CLI commands for using WireGuard


Last updated: 3 November 2020

This command line interface (CLI) guide explains how to connect to Mullvad's WireGuard® servers by using the terminal.

If you’re using the Mullvad VPN app, follow our guide on how to turn on WireGuard in the app.


You need

  • macOS, Linux or Windows
  • version 2019.6 or newer of the Mullvad VPN app – download it here
  • to use the Terminal (macOS/Linux) or Command Prompt

1. Open the terminal

Open a Terminal (macOS/Linux) or a Command Prompt.

2. Specify your account

This is only necessary if you are not already logged in. Replace the number string with your Mullvad account number.

mullvad account set 1234123412341234

3. Do you have a key pair?

Check if you already have a key pair.

mullvad tunnel wireguard key check

4. No key pair? Generate one.

This command will generate a new key pair but will not return any information.

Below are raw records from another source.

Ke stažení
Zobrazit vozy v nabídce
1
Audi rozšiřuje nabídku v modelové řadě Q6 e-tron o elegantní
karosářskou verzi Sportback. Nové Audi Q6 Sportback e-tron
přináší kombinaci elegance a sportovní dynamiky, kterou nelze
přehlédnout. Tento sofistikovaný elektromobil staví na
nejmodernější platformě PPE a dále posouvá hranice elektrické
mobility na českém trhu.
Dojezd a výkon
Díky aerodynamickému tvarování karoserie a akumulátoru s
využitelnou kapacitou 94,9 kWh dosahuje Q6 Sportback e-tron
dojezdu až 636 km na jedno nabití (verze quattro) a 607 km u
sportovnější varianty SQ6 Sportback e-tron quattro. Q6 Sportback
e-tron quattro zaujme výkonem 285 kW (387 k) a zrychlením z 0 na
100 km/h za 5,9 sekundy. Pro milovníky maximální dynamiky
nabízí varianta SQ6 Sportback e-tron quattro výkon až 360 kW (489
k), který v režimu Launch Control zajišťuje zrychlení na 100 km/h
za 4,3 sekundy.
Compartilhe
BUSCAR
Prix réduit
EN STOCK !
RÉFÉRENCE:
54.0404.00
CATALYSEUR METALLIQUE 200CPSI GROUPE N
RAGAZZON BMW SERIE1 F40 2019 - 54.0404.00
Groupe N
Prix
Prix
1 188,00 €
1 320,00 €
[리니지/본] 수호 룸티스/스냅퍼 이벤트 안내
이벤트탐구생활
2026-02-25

mullvad tunnel wireguard key regenerate

5. New key pair? Wait.

If you generated a new key pair, you may need to wait up to two minutes before it starts working. If the Mullvad app fails to connect in the following steps, you still need to wait.

6. Turn on WireGuard

This command enables WireGuard.

mullvad relay set tunnel-protocol wireguard

7. Connect

Connect to the location that you selected.

mullvad connect

8. Further reading

To learn how to select a location/server and more please continue reading our guide How to use the Mullvad CLI.

9. Use WireGuard in the app

You can also continue to use the app just as you normally would. Launch the app. In the location menu, choose any available country, city, or server. The locations that don't have WireGuard servers will be greyed out and unavailable for selection.

10. Turn off WireGuard

This terminal command will disconnect you from WireGuard.

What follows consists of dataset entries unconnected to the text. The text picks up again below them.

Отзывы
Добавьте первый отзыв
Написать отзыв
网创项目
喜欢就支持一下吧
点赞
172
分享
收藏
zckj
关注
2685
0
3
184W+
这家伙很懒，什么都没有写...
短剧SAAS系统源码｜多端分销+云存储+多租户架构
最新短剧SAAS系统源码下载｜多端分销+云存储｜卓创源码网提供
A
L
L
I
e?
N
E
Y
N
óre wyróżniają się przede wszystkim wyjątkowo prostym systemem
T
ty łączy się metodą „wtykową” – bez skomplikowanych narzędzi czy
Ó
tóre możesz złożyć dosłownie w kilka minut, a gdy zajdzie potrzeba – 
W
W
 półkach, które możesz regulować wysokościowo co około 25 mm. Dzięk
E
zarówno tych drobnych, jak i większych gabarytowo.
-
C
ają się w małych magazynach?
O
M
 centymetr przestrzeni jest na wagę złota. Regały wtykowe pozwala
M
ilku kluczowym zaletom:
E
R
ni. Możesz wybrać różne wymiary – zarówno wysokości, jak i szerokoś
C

mullvad relay set tunnel-protocol openvpn

If you're connected to the app when you turn off WireGuard, notice that the app will automatically reconnect in order to implement this new configuration.


I get "BLOCKED CONNECTION" when I launch the app.

Simply choose another location. This just means that when you previously used the app, before turning on WireGuard, you were connected to a location that doesn't have a WireGuard server.

"WireGuard" is a registered trademark of Jason A. Donenfeld.